Michael got a phone call from a cheerful, vivacious woman named Grace who said she was filming her show for TBS in Ajijic.  Called Beyond The Wall (we think) she described it as sort of like John Oliver or The Daily Show.  She wanted to know if she could interview us and was doubly excited that Alex was here since people still able to run or climb ladders are a rarity here.  Well, of course, we did little due diligence but they had gotten our names from people we trust so we showed up at the appointed hour on the Malecon.  We have no idea if it will ever air.  We have no idea what their "take" is.  We have no idea if it is a one shot deal or a series.  Actually, we are woefully ignorant about the whole thing.  But it was really fun.  So, we'll see.  If we ever hear from them again about when it will run we will let you know on the blog.  We are very conflicted about the attention that Ajijic is getting.  While we think it's a great place and want people to like it here, there are just SO MANY of them.

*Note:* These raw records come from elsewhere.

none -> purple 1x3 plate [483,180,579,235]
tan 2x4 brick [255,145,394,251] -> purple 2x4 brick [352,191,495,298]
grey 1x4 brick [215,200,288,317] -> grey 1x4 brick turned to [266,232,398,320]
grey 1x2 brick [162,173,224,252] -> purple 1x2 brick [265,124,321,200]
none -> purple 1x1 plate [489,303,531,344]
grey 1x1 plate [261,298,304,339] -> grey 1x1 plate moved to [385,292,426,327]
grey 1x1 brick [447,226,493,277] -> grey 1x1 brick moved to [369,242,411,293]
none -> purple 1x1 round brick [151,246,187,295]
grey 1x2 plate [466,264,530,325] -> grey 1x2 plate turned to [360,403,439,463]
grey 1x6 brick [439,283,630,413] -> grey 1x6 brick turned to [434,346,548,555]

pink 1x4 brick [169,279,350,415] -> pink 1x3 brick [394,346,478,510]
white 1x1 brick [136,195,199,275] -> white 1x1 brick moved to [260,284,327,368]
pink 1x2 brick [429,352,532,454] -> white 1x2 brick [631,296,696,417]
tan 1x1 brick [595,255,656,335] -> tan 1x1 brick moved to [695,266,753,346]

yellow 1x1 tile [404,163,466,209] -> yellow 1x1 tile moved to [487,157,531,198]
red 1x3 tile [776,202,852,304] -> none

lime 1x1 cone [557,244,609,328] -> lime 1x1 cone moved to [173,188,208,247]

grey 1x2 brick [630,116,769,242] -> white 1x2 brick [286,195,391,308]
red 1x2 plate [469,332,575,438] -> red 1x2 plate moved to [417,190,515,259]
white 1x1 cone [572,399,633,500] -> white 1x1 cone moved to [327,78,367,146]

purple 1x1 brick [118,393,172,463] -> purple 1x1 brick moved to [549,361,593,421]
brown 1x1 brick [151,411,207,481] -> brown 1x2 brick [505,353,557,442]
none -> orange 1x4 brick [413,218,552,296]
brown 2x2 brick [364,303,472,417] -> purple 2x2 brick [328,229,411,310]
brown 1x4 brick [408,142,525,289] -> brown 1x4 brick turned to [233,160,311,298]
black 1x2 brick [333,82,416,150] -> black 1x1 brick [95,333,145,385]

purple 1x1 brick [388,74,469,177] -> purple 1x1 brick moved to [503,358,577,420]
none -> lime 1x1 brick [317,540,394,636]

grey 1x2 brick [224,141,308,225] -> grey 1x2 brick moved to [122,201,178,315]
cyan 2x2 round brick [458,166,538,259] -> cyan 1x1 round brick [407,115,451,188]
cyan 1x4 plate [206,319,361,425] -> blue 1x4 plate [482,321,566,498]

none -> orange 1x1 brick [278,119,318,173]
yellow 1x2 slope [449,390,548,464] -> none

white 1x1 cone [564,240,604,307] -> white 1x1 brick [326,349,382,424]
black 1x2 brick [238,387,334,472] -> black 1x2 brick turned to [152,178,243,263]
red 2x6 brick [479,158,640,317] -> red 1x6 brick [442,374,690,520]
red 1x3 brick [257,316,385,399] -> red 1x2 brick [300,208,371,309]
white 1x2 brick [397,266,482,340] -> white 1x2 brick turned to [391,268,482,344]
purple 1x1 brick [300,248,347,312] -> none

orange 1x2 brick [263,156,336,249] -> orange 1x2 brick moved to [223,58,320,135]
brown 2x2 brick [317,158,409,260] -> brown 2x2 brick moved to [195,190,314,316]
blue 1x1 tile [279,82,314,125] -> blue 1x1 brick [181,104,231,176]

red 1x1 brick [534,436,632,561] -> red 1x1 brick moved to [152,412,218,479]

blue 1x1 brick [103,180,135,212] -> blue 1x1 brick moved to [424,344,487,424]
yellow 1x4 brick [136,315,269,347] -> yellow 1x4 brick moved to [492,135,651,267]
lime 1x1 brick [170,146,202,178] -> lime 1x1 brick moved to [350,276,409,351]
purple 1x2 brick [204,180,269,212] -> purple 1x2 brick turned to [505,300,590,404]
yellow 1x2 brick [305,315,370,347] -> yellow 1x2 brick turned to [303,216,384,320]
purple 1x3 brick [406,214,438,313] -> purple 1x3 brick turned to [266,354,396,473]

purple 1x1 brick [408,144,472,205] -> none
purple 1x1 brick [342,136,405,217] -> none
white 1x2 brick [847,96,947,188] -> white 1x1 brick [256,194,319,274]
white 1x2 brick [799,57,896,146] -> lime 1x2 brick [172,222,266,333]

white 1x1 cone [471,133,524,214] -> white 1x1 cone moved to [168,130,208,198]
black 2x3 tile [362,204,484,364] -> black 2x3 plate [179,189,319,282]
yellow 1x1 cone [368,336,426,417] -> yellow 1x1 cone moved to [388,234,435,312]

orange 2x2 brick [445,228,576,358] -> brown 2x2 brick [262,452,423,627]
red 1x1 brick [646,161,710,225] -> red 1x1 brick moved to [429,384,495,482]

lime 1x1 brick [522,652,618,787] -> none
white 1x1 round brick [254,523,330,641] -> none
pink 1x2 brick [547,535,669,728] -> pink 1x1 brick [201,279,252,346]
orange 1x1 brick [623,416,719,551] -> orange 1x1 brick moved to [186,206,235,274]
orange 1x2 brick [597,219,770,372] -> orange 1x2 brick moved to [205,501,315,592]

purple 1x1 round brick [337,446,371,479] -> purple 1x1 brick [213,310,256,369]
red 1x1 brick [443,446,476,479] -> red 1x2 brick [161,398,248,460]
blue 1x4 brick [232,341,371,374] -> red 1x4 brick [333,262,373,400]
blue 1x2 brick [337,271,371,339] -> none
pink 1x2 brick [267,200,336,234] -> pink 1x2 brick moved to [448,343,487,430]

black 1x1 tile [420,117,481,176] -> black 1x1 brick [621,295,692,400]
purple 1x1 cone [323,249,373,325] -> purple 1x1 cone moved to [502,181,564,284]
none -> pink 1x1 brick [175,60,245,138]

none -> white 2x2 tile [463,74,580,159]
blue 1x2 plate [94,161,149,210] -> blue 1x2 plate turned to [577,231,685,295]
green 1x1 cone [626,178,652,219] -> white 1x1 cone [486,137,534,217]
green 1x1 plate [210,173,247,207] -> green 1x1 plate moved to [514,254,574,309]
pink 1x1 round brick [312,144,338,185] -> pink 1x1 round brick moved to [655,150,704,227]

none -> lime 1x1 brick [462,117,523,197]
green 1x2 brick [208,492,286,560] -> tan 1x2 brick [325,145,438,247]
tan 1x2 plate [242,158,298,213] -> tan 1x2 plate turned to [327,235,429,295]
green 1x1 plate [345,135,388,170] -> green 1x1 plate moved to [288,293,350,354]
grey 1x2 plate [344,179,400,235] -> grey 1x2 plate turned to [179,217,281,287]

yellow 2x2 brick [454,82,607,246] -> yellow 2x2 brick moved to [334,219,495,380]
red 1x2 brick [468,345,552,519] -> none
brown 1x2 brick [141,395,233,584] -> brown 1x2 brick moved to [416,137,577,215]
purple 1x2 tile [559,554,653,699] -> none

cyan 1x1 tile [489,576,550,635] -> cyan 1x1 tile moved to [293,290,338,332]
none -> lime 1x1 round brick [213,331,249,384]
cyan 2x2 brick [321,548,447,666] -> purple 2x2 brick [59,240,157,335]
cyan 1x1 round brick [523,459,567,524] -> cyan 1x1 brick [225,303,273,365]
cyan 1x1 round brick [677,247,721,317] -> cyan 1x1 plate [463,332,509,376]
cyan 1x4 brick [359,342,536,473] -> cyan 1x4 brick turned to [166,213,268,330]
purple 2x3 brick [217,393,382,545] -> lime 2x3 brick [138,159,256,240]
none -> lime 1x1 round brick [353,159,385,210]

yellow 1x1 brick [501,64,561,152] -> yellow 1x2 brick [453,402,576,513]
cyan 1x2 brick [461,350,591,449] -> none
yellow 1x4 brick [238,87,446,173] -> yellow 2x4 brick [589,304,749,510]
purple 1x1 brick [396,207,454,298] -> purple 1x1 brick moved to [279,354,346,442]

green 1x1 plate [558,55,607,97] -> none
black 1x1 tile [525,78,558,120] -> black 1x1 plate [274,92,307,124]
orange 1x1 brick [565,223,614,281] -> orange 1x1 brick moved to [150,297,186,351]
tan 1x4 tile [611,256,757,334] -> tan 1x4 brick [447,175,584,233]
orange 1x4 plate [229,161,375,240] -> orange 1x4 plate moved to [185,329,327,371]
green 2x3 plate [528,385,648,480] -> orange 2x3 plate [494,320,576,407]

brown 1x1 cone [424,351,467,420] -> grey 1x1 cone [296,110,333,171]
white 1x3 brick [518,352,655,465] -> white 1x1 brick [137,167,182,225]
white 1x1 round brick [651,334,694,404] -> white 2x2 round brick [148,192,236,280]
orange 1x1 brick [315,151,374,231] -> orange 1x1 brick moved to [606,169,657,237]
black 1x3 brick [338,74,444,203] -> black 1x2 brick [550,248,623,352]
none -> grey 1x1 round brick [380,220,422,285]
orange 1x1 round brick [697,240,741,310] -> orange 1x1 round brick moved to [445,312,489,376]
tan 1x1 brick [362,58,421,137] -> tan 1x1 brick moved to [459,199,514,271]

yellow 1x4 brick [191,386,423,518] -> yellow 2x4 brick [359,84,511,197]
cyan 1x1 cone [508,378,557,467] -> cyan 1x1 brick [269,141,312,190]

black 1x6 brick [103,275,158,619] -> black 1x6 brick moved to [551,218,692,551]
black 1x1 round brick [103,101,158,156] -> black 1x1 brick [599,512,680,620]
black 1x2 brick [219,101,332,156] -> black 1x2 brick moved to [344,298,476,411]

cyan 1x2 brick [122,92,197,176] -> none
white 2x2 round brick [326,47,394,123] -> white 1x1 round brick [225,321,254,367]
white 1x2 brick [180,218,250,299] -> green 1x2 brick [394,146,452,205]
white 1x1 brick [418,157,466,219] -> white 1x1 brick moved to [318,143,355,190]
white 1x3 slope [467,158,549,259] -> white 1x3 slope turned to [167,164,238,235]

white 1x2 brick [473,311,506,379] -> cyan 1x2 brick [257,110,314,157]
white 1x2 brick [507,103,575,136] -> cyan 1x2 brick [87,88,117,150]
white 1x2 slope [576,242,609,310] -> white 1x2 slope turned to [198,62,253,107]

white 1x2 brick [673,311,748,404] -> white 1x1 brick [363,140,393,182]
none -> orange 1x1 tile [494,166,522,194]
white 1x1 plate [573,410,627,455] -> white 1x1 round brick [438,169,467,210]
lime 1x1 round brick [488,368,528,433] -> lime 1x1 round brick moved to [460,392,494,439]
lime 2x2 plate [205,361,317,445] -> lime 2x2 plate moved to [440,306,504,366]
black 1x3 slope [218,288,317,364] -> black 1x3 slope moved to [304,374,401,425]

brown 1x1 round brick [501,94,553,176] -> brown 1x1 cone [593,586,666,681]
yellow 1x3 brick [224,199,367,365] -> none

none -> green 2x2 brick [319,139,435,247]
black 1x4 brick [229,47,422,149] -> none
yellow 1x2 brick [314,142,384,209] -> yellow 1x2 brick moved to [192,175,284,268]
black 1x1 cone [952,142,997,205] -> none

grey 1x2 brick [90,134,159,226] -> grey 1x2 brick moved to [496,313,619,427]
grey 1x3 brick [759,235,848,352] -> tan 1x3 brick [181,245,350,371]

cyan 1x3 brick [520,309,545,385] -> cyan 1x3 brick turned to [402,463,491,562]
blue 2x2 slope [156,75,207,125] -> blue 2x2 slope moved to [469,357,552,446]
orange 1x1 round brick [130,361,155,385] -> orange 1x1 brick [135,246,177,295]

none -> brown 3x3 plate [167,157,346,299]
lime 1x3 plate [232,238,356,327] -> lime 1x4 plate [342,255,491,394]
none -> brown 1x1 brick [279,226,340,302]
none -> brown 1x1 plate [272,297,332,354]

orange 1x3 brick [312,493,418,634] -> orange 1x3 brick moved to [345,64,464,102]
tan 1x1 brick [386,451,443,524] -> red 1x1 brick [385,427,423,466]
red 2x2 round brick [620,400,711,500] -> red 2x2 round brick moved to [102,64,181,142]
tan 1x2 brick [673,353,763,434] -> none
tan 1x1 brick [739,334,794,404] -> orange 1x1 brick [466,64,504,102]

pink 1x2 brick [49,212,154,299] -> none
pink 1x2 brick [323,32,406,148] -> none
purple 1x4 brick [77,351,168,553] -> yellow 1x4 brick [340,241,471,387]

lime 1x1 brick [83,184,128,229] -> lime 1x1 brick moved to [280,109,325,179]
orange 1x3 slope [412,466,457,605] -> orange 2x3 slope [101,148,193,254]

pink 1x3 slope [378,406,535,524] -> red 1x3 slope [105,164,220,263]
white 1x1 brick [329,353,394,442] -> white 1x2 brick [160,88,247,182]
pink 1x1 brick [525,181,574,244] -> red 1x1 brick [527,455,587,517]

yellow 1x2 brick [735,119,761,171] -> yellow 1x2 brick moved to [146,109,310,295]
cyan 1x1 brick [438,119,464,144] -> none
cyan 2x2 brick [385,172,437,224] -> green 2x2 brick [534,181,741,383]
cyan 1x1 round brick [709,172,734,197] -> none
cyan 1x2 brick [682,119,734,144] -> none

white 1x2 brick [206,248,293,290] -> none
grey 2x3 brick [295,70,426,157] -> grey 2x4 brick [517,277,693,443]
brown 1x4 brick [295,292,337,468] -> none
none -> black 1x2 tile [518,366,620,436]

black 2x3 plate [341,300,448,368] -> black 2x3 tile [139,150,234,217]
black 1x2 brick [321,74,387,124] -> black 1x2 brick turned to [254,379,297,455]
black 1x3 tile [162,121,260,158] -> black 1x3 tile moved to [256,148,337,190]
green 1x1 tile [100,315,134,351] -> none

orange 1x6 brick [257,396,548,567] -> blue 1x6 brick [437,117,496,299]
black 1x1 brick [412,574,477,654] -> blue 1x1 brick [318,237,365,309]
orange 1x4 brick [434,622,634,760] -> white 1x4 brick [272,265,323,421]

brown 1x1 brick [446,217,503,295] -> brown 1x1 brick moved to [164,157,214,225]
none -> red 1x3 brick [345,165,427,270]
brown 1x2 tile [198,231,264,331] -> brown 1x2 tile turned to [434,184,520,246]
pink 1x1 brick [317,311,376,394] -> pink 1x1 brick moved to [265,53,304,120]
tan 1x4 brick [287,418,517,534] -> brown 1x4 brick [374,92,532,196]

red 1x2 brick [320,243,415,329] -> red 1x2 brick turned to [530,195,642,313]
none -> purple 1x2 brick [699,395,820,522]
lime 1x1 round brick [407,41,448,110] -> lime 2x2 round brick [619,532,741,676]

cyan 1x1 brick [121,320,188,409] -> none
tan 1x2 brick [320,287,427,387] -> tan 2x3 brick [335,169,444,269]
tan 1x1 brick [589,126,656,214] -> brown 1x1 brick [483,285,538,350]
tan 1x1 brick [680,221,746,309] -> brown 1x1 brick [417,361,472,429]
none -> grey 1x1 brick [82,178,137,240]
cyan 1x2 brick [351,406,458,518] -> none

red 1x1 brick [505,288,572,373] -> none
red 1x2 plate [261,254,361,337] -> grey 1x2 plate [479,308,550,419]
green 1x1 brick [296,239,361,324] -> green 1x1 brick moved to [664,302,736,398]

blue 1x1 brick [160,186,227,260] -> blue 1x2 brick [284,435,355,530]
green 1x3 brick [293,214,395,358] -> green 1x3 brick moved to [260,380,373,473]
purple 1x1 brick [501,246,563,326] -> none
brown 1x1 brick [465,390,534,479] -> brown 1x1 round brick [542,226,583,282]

High season doesn't seem to end anymore. The traffic, while not Boston level or LA level, is notably up.  Luckily, being retired, we can just meditate, read or clip your nails (saw that the other day) while sitting on the careterra behind squads of Guadalajarans headed towards the Lake. Michael said that 10,000 Boomers are eligible to retire everyday. Our entire village is about 10,000. I guess there are worse problems to have.

The producer of Beyond the Wall.

Grace Parra, writer, actress and star of Beyond the Wall.

Deirdre getting mic'd up by the sound man.

Alex next to Grace with the camera person following as Alex is interviewed.

Chico, patiently waiting for Alex's return.

Grace, the producer and Alex walking back after his interview.
First the Manatees, Now the Crocs

You may remember the sad story of the manatees imported to the Lake to eat all the lirio (water hyacinths).  Well, they never got a chance because the fisherman (who were uninformed of their arrival) thought they were lake monsters and killed and ate them.  Today we got an alert from the Harbor Master (I know, that's weird too) that there are CROCODILES in the Lake (phobia #5- reptiles).  I have never heard of crocs living at 5,000+ feet above sea level but well, it's Mexico.  So the Harbor Master thinks we should all be a bit careful even though they've only seen two.  Generally, one will do the trick.  I'm sure the fisherman will get right on this and the peril shall be over as grilled crocs and Modelos are handed around at the next get together.  We'll keep you posted.

Off Once More

We've been home for over three months so it's time to hit the road.  We head to LA this Friday to visit Justin, see our friend Alex (and other West Coast pals) and do San Diego for a few days.  Back to Ajijic at the end of the month and then off to Europe for 5-6 weeks towards the end of May.  Hope you are having a great Spring (sorry, New England) and we'll try to be a bit more prompt with blogs.